Homes

A home loan pre-qualification gives you power to negotiate

Explore invaluable tips and expert advice for securing a home loan, ensuring you don't miss out on your dream home.

If you want to negotiate a better price on a property, then you need to have the funding available. If you are purchasing in cash, it is easy enough, but even if you require home loan funding, obtaining pre-approval for a home loan can put you in a better bargaining position.

Tiaan Pretorius, manager for Seeff Centurion, says you do not want to miss out on your dream home just because you did not qualify for a big enough bond. Pre-approval will also give you better bargaining power and make your offer stand out compared to buyers who are not pre-approved.

Gerhard van der Linde, MD for Seeff Pretoria East, says it is best to make an offer that is as “clean” as possible. The fewer restrictive conditions in the offer, the better the chance of it being accepted.

There are in fact several advantages for buyers. You can shop for a home with confidence and know exactly how much you can buy for. Sellers are more likely to accept the offer as they know you are a serious buyer, and you could potentially negotiate a better price as you are a qualified buyer.

Buyers can either apply for pre-approval at their own bank, or a bank of choice, or they can make use of a mortgage originator such as ooba, which works with all the banks, and often offers a better chance of securing a favourable loan, perhaps even with a rate concession.

The pre-approval must be done formally, and not just an online test to see if you qualify.

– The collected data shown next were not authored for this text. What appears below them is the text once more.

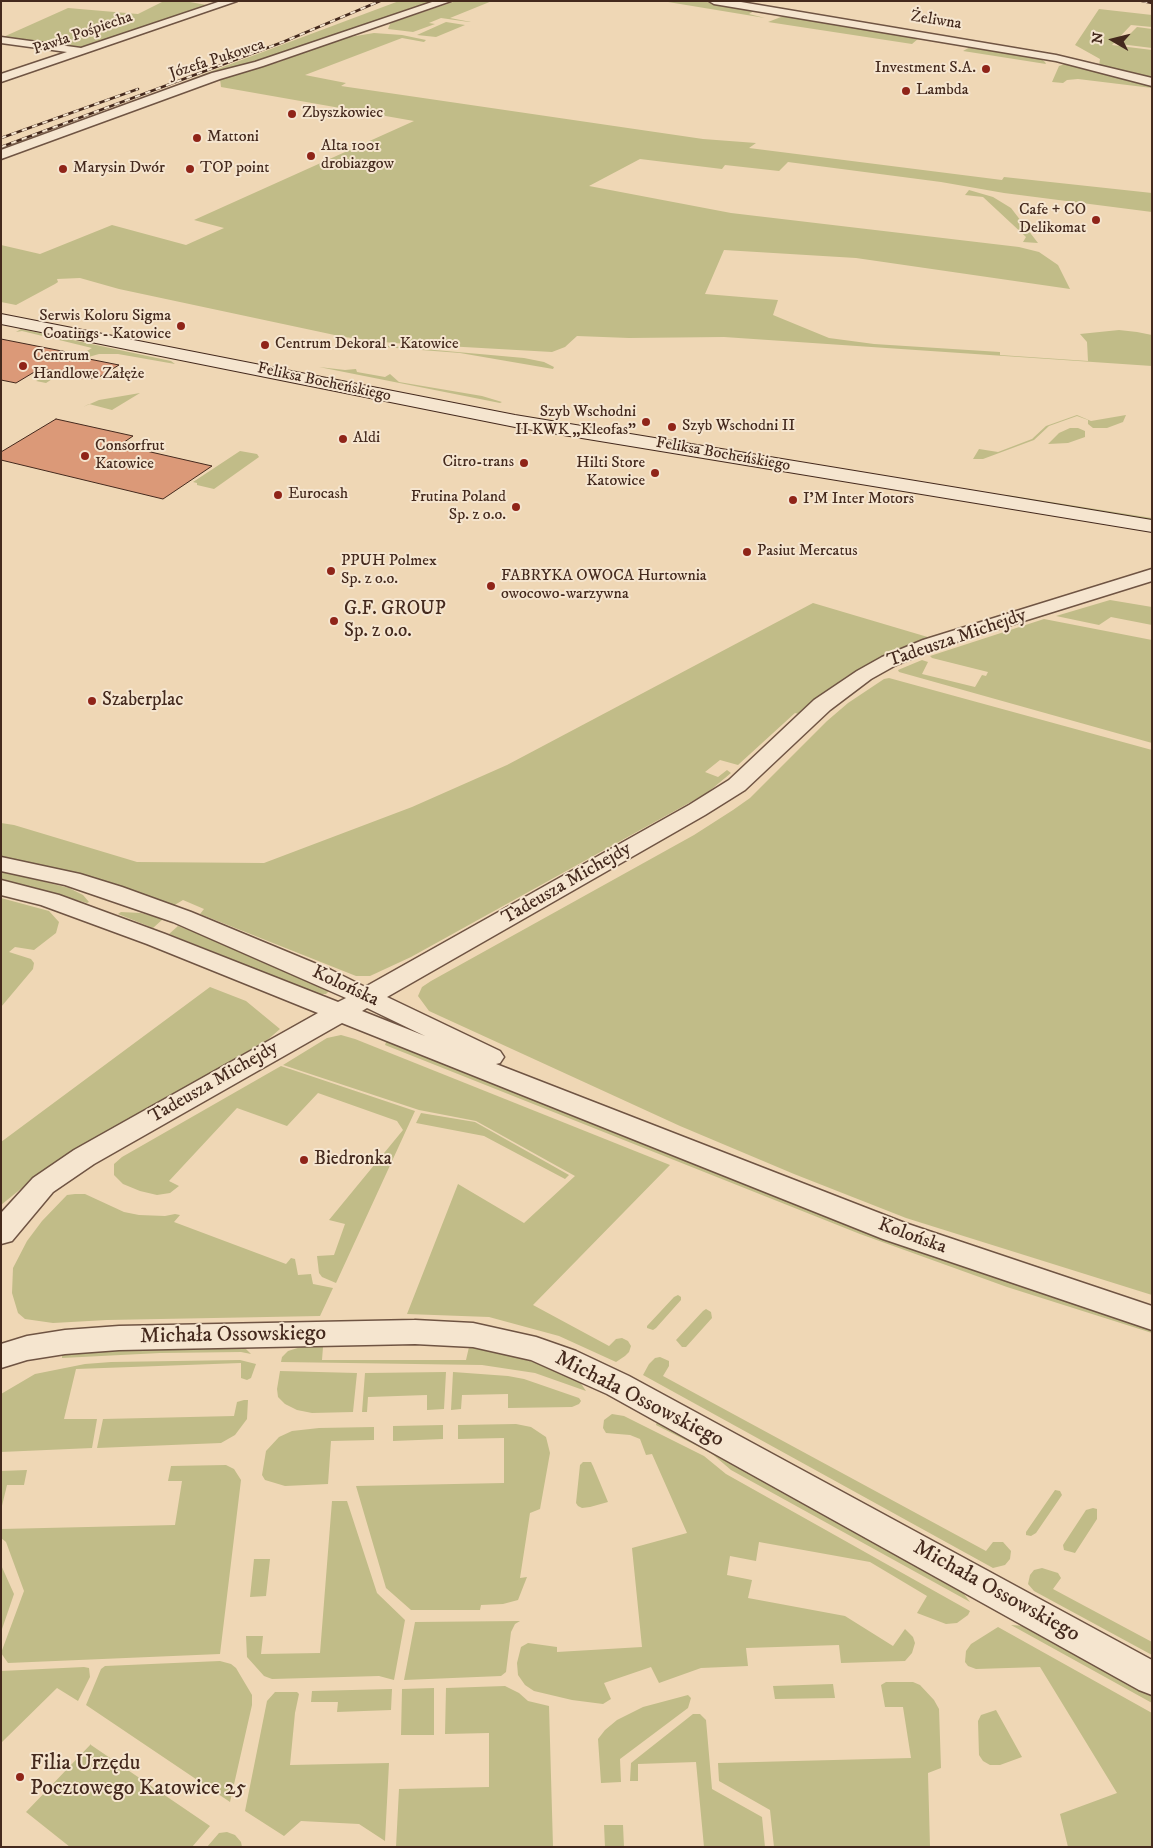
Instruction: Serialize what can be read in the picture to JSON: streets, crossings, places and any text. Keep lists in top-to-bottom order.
{
  "streets": {
    "main road": ["Feliksa Bocheńskiego"],
    "street": [
      "Żeliwna",
      "Pawła Pośpiecha",
      "Józefa Pukowca",
      "Tadeusza Michejdy",
      "Kolońska",
      "Michała Ossowskiego"
    ]
  },
  "crossings": [
    ["Tadeusza Michejdy", "Kolońska"]
  ],
  "places": [
    "Investment S.A.",
    "Lambda",
    "Zbyszkowiec",
    "Mattoni",
    "Alta 1001 drobiazgow",
    "Marysin Dwór",
    "TOP point",
    "Cafe + CO Delikomat",
    "Serwis Koloru Sigma Coatings - Katowice",
    "Centrum Dekoral - Katowice",
    "Centrum Handlowe Załęże",
    "Szyb Wschodni II KWK „Kleofas”",
    "Szyb Wschodni II",
    "Aldi",
    "Consorfrut Katowice",
    "Citro-trans",
    "Hilti Store Katowice",
    "Eurocash",
    "I'M Inter Motors",
    "Frutina Poland Sp. z o.o.",
    "Pasiut Mercatus",
    "PPUH Polmex Sp. z o.o.",
    "FABRYKA OWOCA Hurtownia owocowo-warzywna",
    "G.F. GROUP Sp. z o.o.",
    "Szaberplac",
    "Biedronka",
    "Filia Urzędu Pocztowego Katowice 25"
  ],
  "north": "left"
}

The formal approval process will take various information into consideration including a credit and risk assessment. Van der Linde says further that the prospective property buyer will usually need to have a current credit record which shows an ability to manage credit with timeous payments.

A credit history is usually built over a period as you need to have a record which shows that you pay on time and do not skip payments. It should also show that you do not overextend on credit as this will affect your credit score. If there are any defaults on your record, you will need to wait a few months for it to correct before applying for home loan pre-qualification.

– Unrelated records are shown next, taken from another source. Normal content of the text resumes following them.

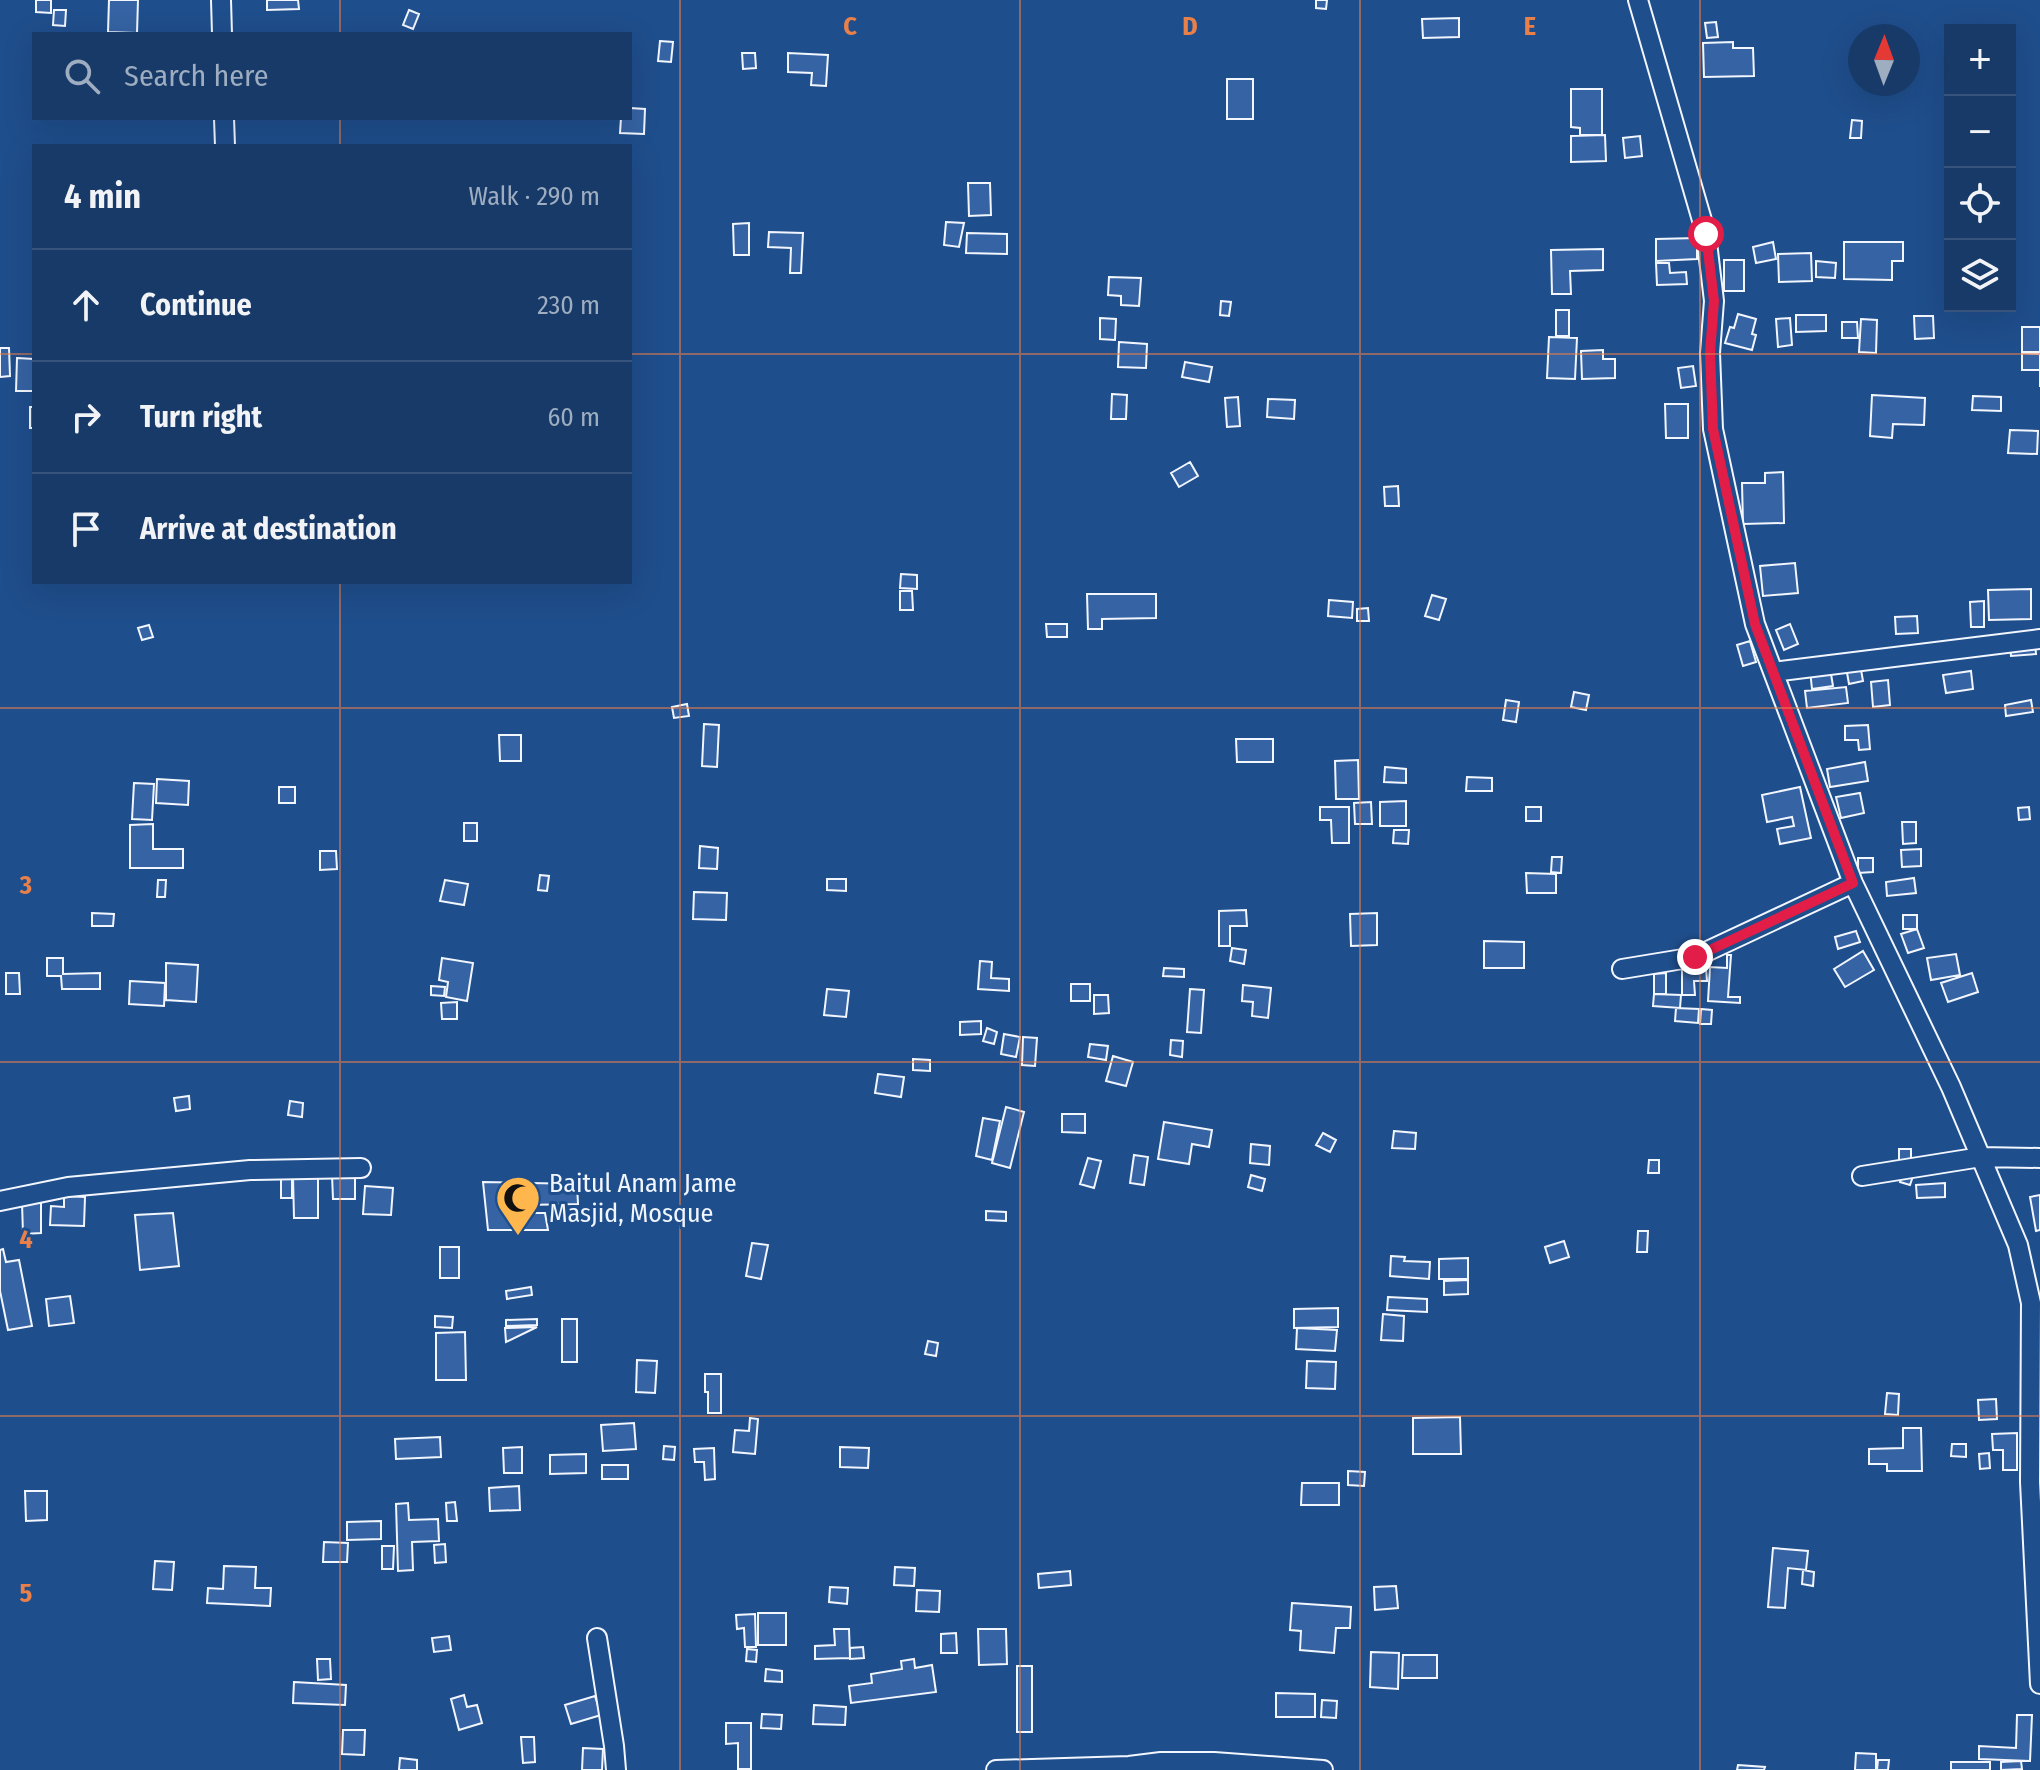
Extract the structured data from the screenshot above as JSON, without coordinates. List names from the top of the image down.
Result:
{
  "places": {
    "mosque": ["Baitul Anam Jame Masjid, Mosque"]
  },
  "north": "top",
  "page": {
    "map_buttons": ["+", "−"],
    "search": "Search here",
    "heading": ["4 min", "Walk · 290 m"],
    "list": [
      ["Continue", "230 m"],
      ["Turn right", "60 m"],
      "Arrive at destination"
    ]
  },
  "grid": {
    "columns": ["C", "D", "E"],
    "rows": ["3", "4", "5"]
  }
}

According to ooba, a credit score of at least 610 is needed to qualify for a home loan, with a  score upwards of 661 regarded as good. The National Credit Act regulates credit. In terms of this the banks must ensure that the buyer qualifies for the credit and can adequately cover the monthly repayments.

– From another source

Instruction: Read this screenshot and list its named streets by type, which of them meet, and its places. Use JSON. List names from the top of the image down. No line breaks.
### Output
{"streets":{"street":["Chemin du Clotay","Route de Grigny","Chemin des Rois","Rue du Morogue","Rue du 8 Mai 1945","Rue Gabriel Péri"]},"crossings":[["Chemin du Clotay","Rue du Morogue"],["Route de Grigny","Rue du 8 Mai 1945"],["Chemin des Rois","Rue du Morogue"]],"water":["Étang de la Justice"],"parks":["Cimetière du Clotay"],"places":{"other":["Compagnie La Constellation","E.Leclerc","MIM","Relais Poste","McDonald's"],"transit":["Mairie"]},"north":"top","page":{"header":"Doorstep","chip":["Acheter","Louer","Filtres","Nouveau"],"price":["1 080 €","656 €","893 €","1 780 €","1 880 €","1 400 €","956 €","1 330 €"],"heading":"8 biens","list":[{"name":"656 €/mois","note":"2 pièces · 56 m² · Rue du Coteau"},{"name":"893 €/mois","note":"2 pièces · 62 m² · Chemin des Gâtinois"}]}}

As a rule of thumb, the home loan repayment must not be more than one third of your monthly income. If you are buying jointly with a spouse or partner, then you should add the incomes together so that the assessment can be done on the combined income. In addition to details of all your income, you will also need a list of expenses and show that you have adequate surplus income to cover the home loan repayment amount.

Once you have the pre-approval you can then start house hunting with confidence. Although the bank will again do an assessment once the offer to purchase is accepted by the seller, it does put you in the front of the queue as a prospective homebuyer.

Pretorius says further that once the buyer has secured a home loan, they must maintain their credit and not make further debt until the transfer of the property is registered. The banks can do another credit assessment and if anything adverse shows up, it could put you at risk.